:: Extracted records ::
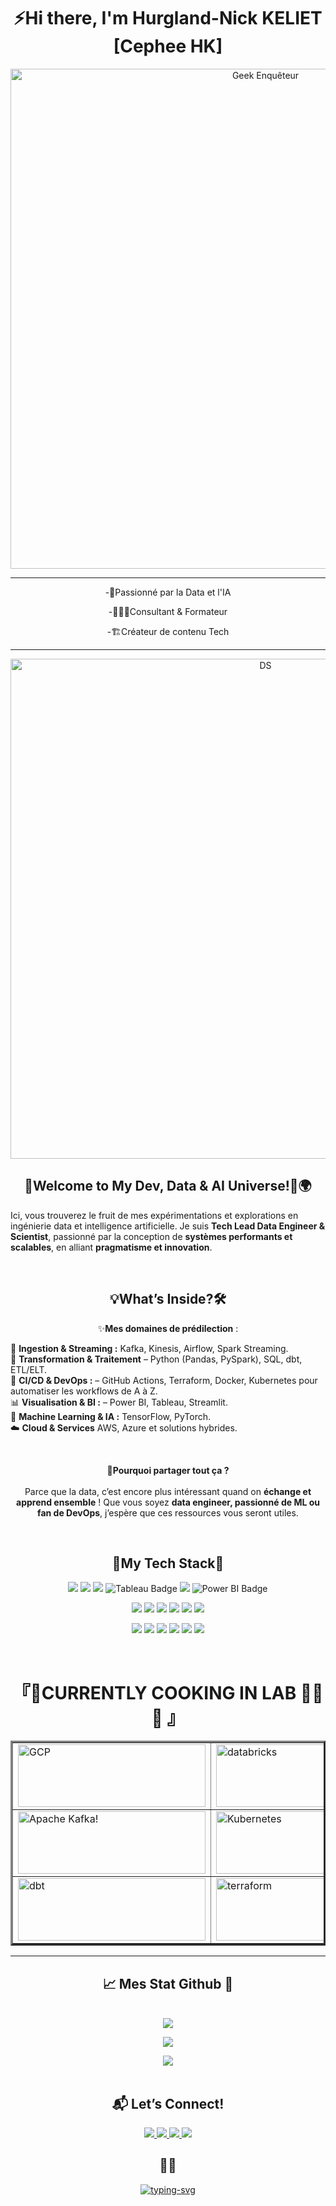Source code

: <div class="stackedit__html"><h1 align="center">⚡Hi there, I'm Hurgland-Nick KELIET [Cephee HK]</h1>
<p align="center">
  <img src="https://media2.giphy.com/media/fv8KclrYGp5dK/giphy.gif?cid=6c09b952p7hf9stericqug9ouz47qx74ms00y8s97ou6zref&amp;ep=v1_internal_gif_by_id&amp;rid=giphy.gif" alt="Geek Enquêteur" width="800px">
</p>
<hr>
<p align="center">
<p align="center">
-🧪Passionné par la Data et l'IA
</p>
<p align="center">
-👨🏾‍💻Consultant &amp; Formateur
</p>
<p align="center">
-🏗️Créateur de contenu Tech
</p>
 <hr>
</p>
<p align="center">
  <img src="https://motionbgs.com/media/2050/zenitsu-swordsmanship_312.webp" alt="DS" width="800px">
</p>
  
<!---------------------------------->
<!-- Welcome to My Dev, Data AI U -->
<!---------------------------------->

<h2 id="🚀🌍-welcome-to-my-dev-data--ai-universe-🙏🏽" align ="center">👋Welcome to My Dev, Data &amp; AI Universe!🚀🌍</h2>
<p>Ici, vous trouverez le fruit de mes expérimentations et explorations en ingénierie data et intelligence artificielle. Je suis <strong>Tech Lead Data Engineer &amp; Scientist</strong>, passionné par la conception de <strong>systèmes performants et scalables</strong>, en alliant <strong>pragmatisme et innovation</strong>.</p><br>
<h2 id="🛠-what’s-inside" align ="center">💡What’s Inside?🛠</h2>
<p align ="center">✨<strong>Mes domaines de prédilection</strong> :</p>
<p>📡 <strong>Ingestion &amp; Streaming :</strong>  Kafka, Kinesis, Airflow, Spark Streaming.<br>
🔧 <strong>Transformation &amp; Traitement</strong> – Python (Pandas, PySpark), SQL, dbt, ETL/ELT.<br>
🚀 <strong>CI/CD &amp; DevOps :</strong> – GitHub Actions, Terraform, Docker, Kubernetes pour automatiser les workflows de A à Z.<br>
📊 <strong>Visualisation &amp; BI :</strong> – Power BI, Tableau, Streamlit.<br>
🧠 <strong>Machine Learning &amp; IA :</strong> TensorFlow, PyTorch.<br>
☁️ <strong>Cloud &amp; Services</strong> AWS, Azure et solutions hybrides.</p>
<br>
<p align ="center">🎯<strong>Pourquoi partager tout ça ?</strong>
<br>
<br>
Parce que la data, c’est encore plus intéressant quand on <strong>échange et apprend ensemble</strong> ! Que vous soyez <strong>data engineer, passionné de ML ou fan de DevOps</strong>, j’espère que ces ressources vous seront utiles.</p><br>


<!--------------------->
<!--- My Tech Stack --->
<!--------------------->

<h2 id="-my-tech-stack" align ="center">🧬My Tech Stack📡</h2>
<p align="center">
<img src="https://img.shields.io/badge/Python-3776AB?style=for-the-badge&amp;logo=python&amp;logoColor=white">
<img src="https://img.shields.io/badge/Amazon_AWS-FF9900?style=for-the-badge&logo=amazonaws&logoColor=white">
<img src="https://img.shields.io/badge/Azure-0078D4?style=for-the-badge&amp;logo=microsoft-azure">
<img src="https://img.shields.io/badge/Tableau-E97627?style=for-the-badge&logo=Tableau&logoColor=white" alt="Tableau Badge">
<img src="https://img.shields.io/badge/Databricks-FE502E?style=for-the-badge&amp;logo=databricks&amp;logoColor=white">
<img src="https://img.shields.io/badge/Power%20BI-F2C811?style=for-the-badge&logo=Power%20BI&logoColor=black" alt="Power BI Badge">
</p>
<p align="center">
<img src="https://img.shields.io/badge/Apache%20Spark-E25A1C?style=for-the-badge&amp;logo=apachespark&amp;logoColor=white">
<img src="https://img.shields.io/badge/Kafka-231F20?style=for-the-badge&amp;logo=apache-kafka">
<img src="https://img.shields.io/badge/Snowflake-29B5E8?style=for-the-badge&amp;logo=snowflake&amp;logoColor=white">
<img src="https://img.shields.io/badge/Apache%20Airflow-017CEE?style=for-the-badge&amp;logo=apache-airflow&amp;logoColor=white">
<img src="https://img.shields.io/badge/DBT-FF694B?style=for-the-badge&amp;logo=dbt&amp;logoColor=white">
<img src="https://img.shields.io/badge/Redshift-8A2BE2?style=for-the-badge&amp;logo=amazon-redshift&amp;logoColor=white">
</p><p align="center">
<img src="https://img.shields.io/badge/PostgreSQL-316192?style=for-the-badge&amp;logo=postgresql&amp;logoColor=white">
<img src="https://img.shields.io/badge/MySQL-4479A1?style=for-the-badge&amp;logo=mysql&amp;logoColor=white">
<img src="https://img.shields.io/badge/MongoDB-47A248?style=for-the-badge&amp;logo=mongodb&amp;logoColor=white">
<img src="https://img.shields.io/badge/Oracle-F80000?style=for-the-badge&logo=oracle&logoColor=black`">
<img src="https://img.shields.io/badge/Docker-2496ED?style=for-the-badge&amp;logo=docker&amp;logoColor=white">
<img src="https://img.shields.io/badge/GitHub%20Actions-2088FF?style=for-the-badge&amp;logo=github-actions&amp;logoColor=white">
</p><br>

<!---------------------------------->  
<!-- CURRENTLY COOKING IN LAB 👨‍💻 -->
<!---------------------------------->

<h1 align="center">『🌱CURRENTLY COOKING IN LAB 👨‍💻🚀 』 </h1>
<table border="3" cellpadding="10" cellspacing="10"> <tr><td>
<img src="https://www.svgrepo.com/show/448223/gcp.svg" alt="GCP" style="width:300px; height:100px"></td>
<td><img src="https://cdn.brandfetch.io/idSUrLOWbH/idOSUN2QlG.svg?c=1dxbfHSJFAPEGdCLU4o5B" alt="databricks" style="width:300px; height:100px""></td> <td><img src="https://upload.wikimedia.org/wikipedia/commons/d/de/AirflowLogo.png" alt="Apache Airflow" style="width:300px; height:100px""></td></tr>
<tr> <td>
<img src="https://www.striim.com/wp-content/themes/striim2022/images/connectors_icons/white/kafka.png" alt="Apache Kafka!" style="width:300px; height:100px"></td>
<td><img src="https://upload.wikimedia.org/wikipedia/commons/3/39/Kubernetes_logo_without_workmark.svg" alt="Kubernetes" style="width:300px; height:100px"></td> <td><img src="https://upload.wikimedia.org/wikipedia/commons/4/4e/Docker_%28container_engine%29_logo.svg" alt="Docker" style="width:300px; height:100px""></td></tr>
<tr> <td>
<img src="https://cdn.freelogovectors.net/wp-content/uploads/2022/10/dbt-labs-logo-freelogovectors.net_-400x145.png" alt="dbt" style="width:300px; height:100px""></td>
<td><img src="https://www.svgrepo.com/show/354447/terraform-icon.svg" alt="terraform" style="width:300px; height:100px""></td>
<td><img src="https://upload.wikimedia.org/wikipedia/commons/thumb/4/4c/Looker.svg/512px-Looker.svg.png?20210222181719" alt="Looker" style="width:300px; height:100px""></td></tr></table>
<hr>

<!--------------------->
<!-- Mes Stat Github -->
<!---------------------> 

<h2 id="📈-mes-stat-github-🧐" align="center">📈 Mes Stat Github 🧐</h2>
<p align="center">
<br><img src="https://github-readme-stats.vercel.app/api/top-langs/?username=Hurgland-Nick&theme=tokyonight&hide_border=false&include_all_commits=true&count_private=true&layout=compact"></p>
<p align="center">
<img src="https://github-readme-streak-stats.herokuapp.com/?user=Hurgland-Nick&theme=dark&hide_border=true&border_radius=10">
<!--img src="https://github-readme-streak-stats.herokuapp.com/?user=Hurgland-Nick"--></p>
<p align="center">
<img src="https://github-readme-stats.vercel.app/api?username=Hurgland-Nick&show_icons=true&theme=tokyonight&include_all_commits=true"><br><br>

<!------------------->
<!-- Let's Connect -->
<!------------------->

<h2 id="📬-lets-connect" align="center">📬 Let’s Connect!</h2>
  <p align="center">
  <a href="https://linkedin.com/in/hurglandnick">
    <img src="https://img.shields.io/badge/LinkedIn-blue?style=for-the-badge&amp;logo=linkedin">
  </a>
  <a href="https://youtube.com/hurgland-nick">
    <img src="https://img.shields.io/badge/YouTube-red?style=for-the-badge&amp;logo=youtube">
  </a>
  <a href="https://hurgland-nick.dev">
    <img src="https://img.shields.io/badge/Website-grey?style=for-the-badge&amp;logo=google-chrome">
    <a href="https://twitter.com/hurgland">
    <img src="https://img.shields.io/badge/Twitter-blue?style=for-the-badge&amp;logo=twitter">
  </a>
  </a>
</p>

<h2 id="🎯-accroche" align="center">🎯💡</h2>
<p align="center"><a href="https://git.io/typing-svg">
<img src= "https://readme-typing-svg.demolab.com?font=Fira+Code&weight=900&size=13&duration=3500&pause=600&color=7978739C&background=FFE33F00&center=true&vCenter=true&width=536&lines=always+clutch+,+always+on+point+with+data+...+Time+to+give+it+real+meaning;" alt= "typing-svg"></a>
</p>
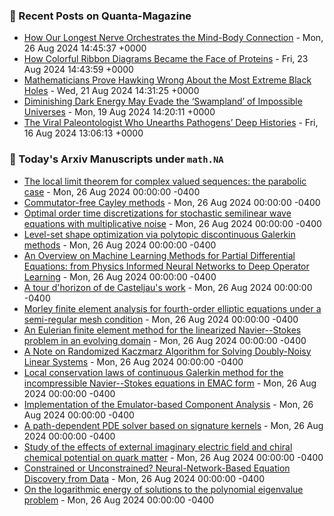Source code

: ### 📝 Recent Posts on Quanta-Magazine
<!-- quanta starts -->
* <a href="https://www.quantamagazine.org/how-our-longest-nerve-orchestrates-the-mind-body-connection-20240826/">How Our Longest Nerve Orchestrates the Mind-Body Connection</a> - Mon, 26 Aug 2024 14:45:37 +0000
* <a href="https://www.quantamagazine.org/how-colorful-ribbon-diagrams-became-the-face-of-proteins-20240823/">How Colorful Ribbon Diagrams Became the Face of Proteins</a> - Fri, 23 Aug 2024 14:43:59 +0000
* <a href="https://www.quantamagazine.org/mathematicians-prove-hawking-wrong-about-extremal-black-holes-20240821/">Mathematicians Prove Hawking Wrong About the Most Extreme Black Holes</a> - Wed, 21 Aug 2024 14:31:25 +0000
* <a href="https://www.quantamagazine.org/waning-dark-energy-may-evade-swampland-of-impossible-universes-20240819/">Diminishing Dark Energy May Evade the ‘Swampland’ of Impossible Universes</a> - Mon, 19 Aug 2024 14:20:11 +0000
* <a href="https://www.quantamagazine.org/the-viral-paleontologist-who-unearths-pathogens-deep-histories-20240816/">The Viral Paleontologist Who Unearths Pathogens’ Deep Histories</a> - Fri, 16 Aug 2024 13:06:13 +0000
<!-- quanta ends -->

### 📝 Today's Arxiv Manuscripts under ``math.NA``
<!-- arxiv-math-na starts -->
* <a href="https://arxiv.org/abs/2408.12876">The local limit theorem for complex valued sequences: the parabolic case</a> - Mon, 26 Aug 2024 00:00:00 -0400
* <a href="https://arxiv.org/abs/2408.13043">Commutator-free Cayley methods</a> - Mon, 26 Aug 2024 00:00:00 -0400
* <a href="https://arxiv.org/abs/2408.13134">Optimal order time discretizations for stochastic semilinear wave equations with multiplicative noise</a> - Mon, 26 Aug 2024 00:00:00 -0400
* <a href="https://arxiv.org/abs/2408.13206">Level-set shape optimization via polytopic discontinuous Galerkin methods</a> - Mon, 26 Aug 2024 00:00:00 -0400
* <a href="https://arxiv.org/abs/2408.13222">An Overview on Machine Learning Methods for Partial Differential Equations: from Physics Informed Neural Networks to Deep Operator Learning</a> - Mon, 26 Aug 2024 00:00:00 -0400
* <a href="https://arxiv.org/abs/2408.13125">A tour d'horizon of de Casteljau's work</a> - Mon, 26 Aug 2024 00:00:00 -0400
* <a href="https://arxiv.org/abs/2302.08719">Morley finite element analysis for fourth-order elliptic equations under a semi-regular mesh condition</a> - Mon, 26 Aug 2024 00:00:00 -0400
* <a href="https://arxiv.org/abs/2308.01444">An Eulerian finite element method for the linearized Navier--Stokes problem in an evolving domain</a> - Mon, 26 Aug 2024 00:00:00 -0400
* <a href="https://arxiv.org/abs/2308.16904">A Note on Randomized Kaczmarz Algorithm for Solving Doubly-Noisy Linear Systems</a> - Mon, 26 Aug 2024 00:00:00 -0400
* <a href="https://arxiv.org/abs/2309.05585">Local conservation laws of continuous Galerkin method for the incompressible Navier--Stokes equations in EMAC form</a> - Mon, 26 Aug 2024 00:00:00 -0400
* <a href="https://arxiv.org/abs/2312.12967">Implementation of the Emulator-based Component Analysis</a> - Mon, 26 Aug 2024 00:00:00 -0400
* <a href="https://arxiv.org/abs/2403.11738">A path-dependent PDE solver based on signature kernels</a> - Mon, 26 Aug 2024 00:00:00 -0400
* <a href="https://arxiv.org/abs/2309.09281">Study of the effects of external imaginary electric field and chiral chemical potential on quark matter</a> - Mon, 26 Aug 2024 00:00:00 -0400
* <a href="https://arxiv.org/abs/2406.02581">Constrained or Unconstrained? Neural-Network-Based Equation Discovery from Data</a> - Mon, 26 Aug 2024 00:00:00 -0400
* <a href="https://arxiv.org/abs/2408.11148">On the logarithmic energy of solutions to the polynomial eigenvalue problem</a> - Mon, 26 Aug 2024 00:00:00 -0400
<!-- arxiv-math-na ends -->
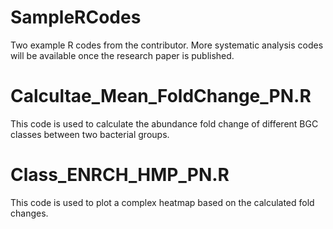 # SampleRCodes
Two example R codes from the contributor. More systematic analysis codes will be available once the research paper is published.

# Calcultae_Mean_FoldChange_PN.R
This code is used to calculate the abundance fold change of different BGC classes between two bacterial groups.

# Class_ENRCH_HMP_PN.R
This code is used to plot a complex heatmap based on the calculated fold changes. 
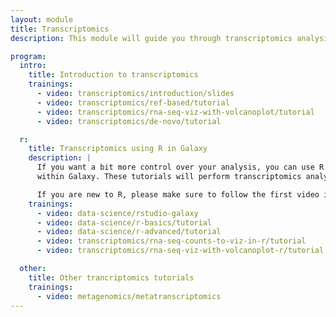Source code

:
 ```yaml
---
layout: module
title: Transcriptomics
description: This module will guide you through transcriptomics analysis in Galaxy.

program:
  intro:
    title: Introduction to transcriptomics
    trainings:
      - video: transcriptomics/introduction/slides
      - video: transcriptomics/ref-based/tutorial
      - video: transcriptomics/rna-seq-viz-with-volcanoplot/tutorial
      - video: transcriptomics/de-novo/tutorial

  r:
    title: Transcriptomics using R in Galaxy
    description: |
      If you want a bit more control over your analysis, you can use R in Rstudio directly
      within Galaxy. These tutorials will perform transcriptomics analysis using R in Galaxy.

      If you are new to R, please make sure to follow the first video in this section
    trainings:
      - video: data-science/rstudio-galaxy
      - video: data-science/r-basics/tutorial
      - video: data-science/r-advanced/tutorial
      - video: transcriptomics/rna-seq-counts-to-viz-in-r/tutorial
      - video: transcriptomics/rna-seq-viz-with-volcanoplot-r/tutorial

  other:
    title: Other trancriptomics tutorials
    trainings:
      - video: metagenomics/metatranscriptomics
---
```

:: Your goal ::
From the entries above, work out how many lines include "COOKING"; the number is the only answer wanted.

:: Answer to this task ::
2